■ Work order:
Your output should be the lines from the one with "abschicken, sondern wann" through the last line of the records below, exactly as written, minus the pictures.

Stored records
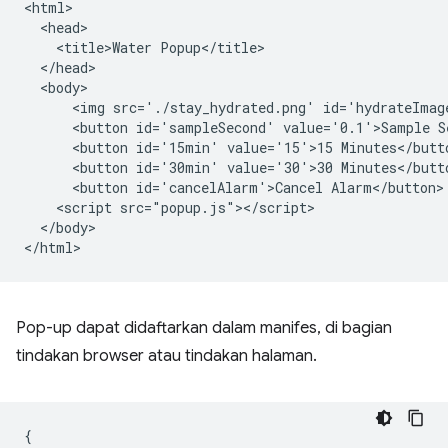
<html>

  <head>

    <title>Water Popup</title>

  </head>

  <body>

      <img src='./stay_hydrated.png' id='hydrateImage
      <button id='sampleSecond' value='0.1'>Sample Se
      <button id='15min' value='15'>15 Minutes</butto
      <button id='30min' value='30'>30 Minutes</butto
      <button id='cancelAlarm'>Cancel Alarm</button>

    <script src="popup.js"></script>

  </body>

Pop-up dapat didaftarkan dalam manifes, di bagian
tindakan browser atau tindakan halaman.
{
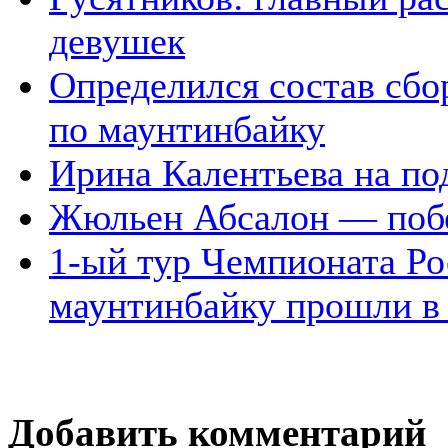
девушек
Определился состав сбо
по маунтинбайку
Ирина Калентьева на по
Жюльен Абсалон — побе
1-ый тур Чемпионата Ро
маунтинбайку прошли в
Добавить комментарий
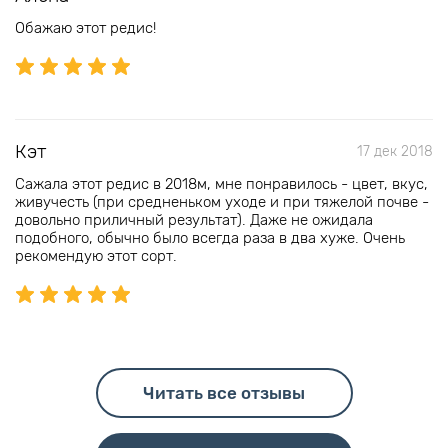
Обажаю этот редис!
Кэт
17 дек 2018
Сажала этот редис в 2018м, мне понравилось - цвет, вкус,
живучесть (при средненьком уходе и при тяжелой почве -
довольно приличный результат). Даже не ожидала
подобного, обычно было всегда раза в два хуже. Очень
рекомендую этот сорт.
Читать все отзывы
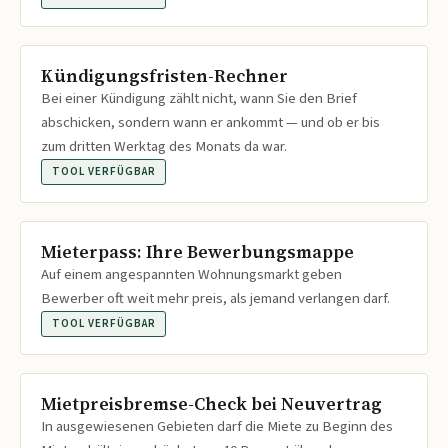
Kündigungsfristen-Rechner
Bei einer Kündigung zählt nicht, wann Sie den Brief
abschicken, sondern wann er ankommt — und ob er bis
zum dritten Werktag des Monats da war.
TOOL VERFÜGBAR
Mieterpass: Ihre Bewerbungsmappe
Auf einem angespannten Wohnungsmarkt geben
Bewerber oft weit mehr preis, als jemand verlangen darf.
TOOL VERFÜGBAR
Mietpreisbremse-Check bei Neuvertrag
In ausgewiesenen Gebieten darf die Miete zu Beginn des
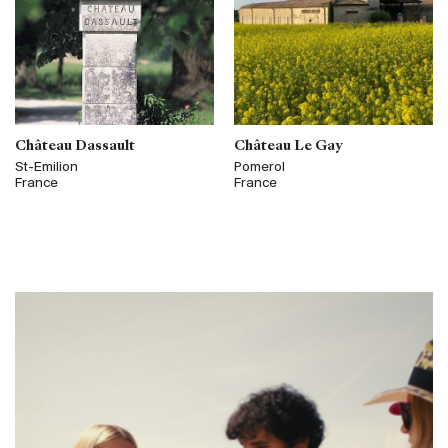
Château Dassault
Château Le Gay
St-Emilion
Pomerol
France
France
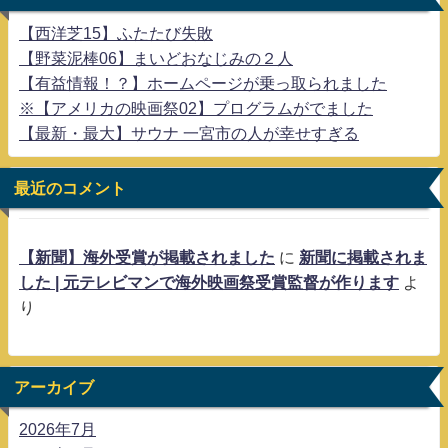
【西洋芝15】ふたたび失敗
【野菜泥棒06】まいどおなじみの２人
【有益情報！？】ホームページが乗っ取られました
※【アメリカの映画祭02】プログラムがでました
【最新・最大】サウナ 一宮市の人が幸せすぎる
最近のコメント
【新聞】海外受賞が掲載されました
に
新聞に掲載されま
した | 元テレビマンで海外映画祭受賞監督が作ります
よ
り
アーカイブ
2026年7月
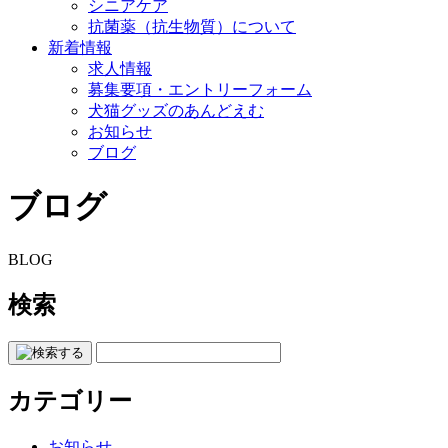
シニアケア
抗菌薬（抗生物質）について
新着情報
求人情報
募集要項・エントリーフォーム
犬猫グッズのあんどえむ
お知らせ
ブログ
ブログ
BLOG
検索
カテゴリー
お知らせ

■ Reply:
abschicken, sondern wann er ankommt — und ob er bis
zum dritten Werktag des Monats da war.
TOOL VERFÜGBAR
Mieterpass: Ihre Bewerbungsmappe
Auf einem angespannten Wohnungsmarkt geben
Bewerber oft weit mehr preis, als jemand verlangen darf.
TOOL VERFÜGBAR
Mietpreisbremse-Check bei Neuvertrag
In ausgewiesenen Gebieten darf die Miete zu Beginn des
Château Dassault
Château Le Gay
St-Emilion
Pomerol
France
France
【西洋芝15】ふたたび失敗
【野菜泥棒06】まいどおなじみの２人
【有益情報！？】ホームページが乗っ取られました
※【アメリカの映画祭02】プログラムがでました
【最新・最大】サウナ 一宮市の人が幸せすぎる
最近のコメント
【新聞】海外受賞が掲載されました
に
新聞に掲載されま
した | 元テレビマンで海外映画祭受賞監督が作ります
よ
り
アーカイブ
2026年7月
シニアケア
抗菌薬（抗生物質）について
新着情報
求人情報
募集要項・エントリーフォーム
犬猫グッズのあんどえむ
お知らせ
ブログ
ブログ
BLOG
検索
カテゴリー
お知らせ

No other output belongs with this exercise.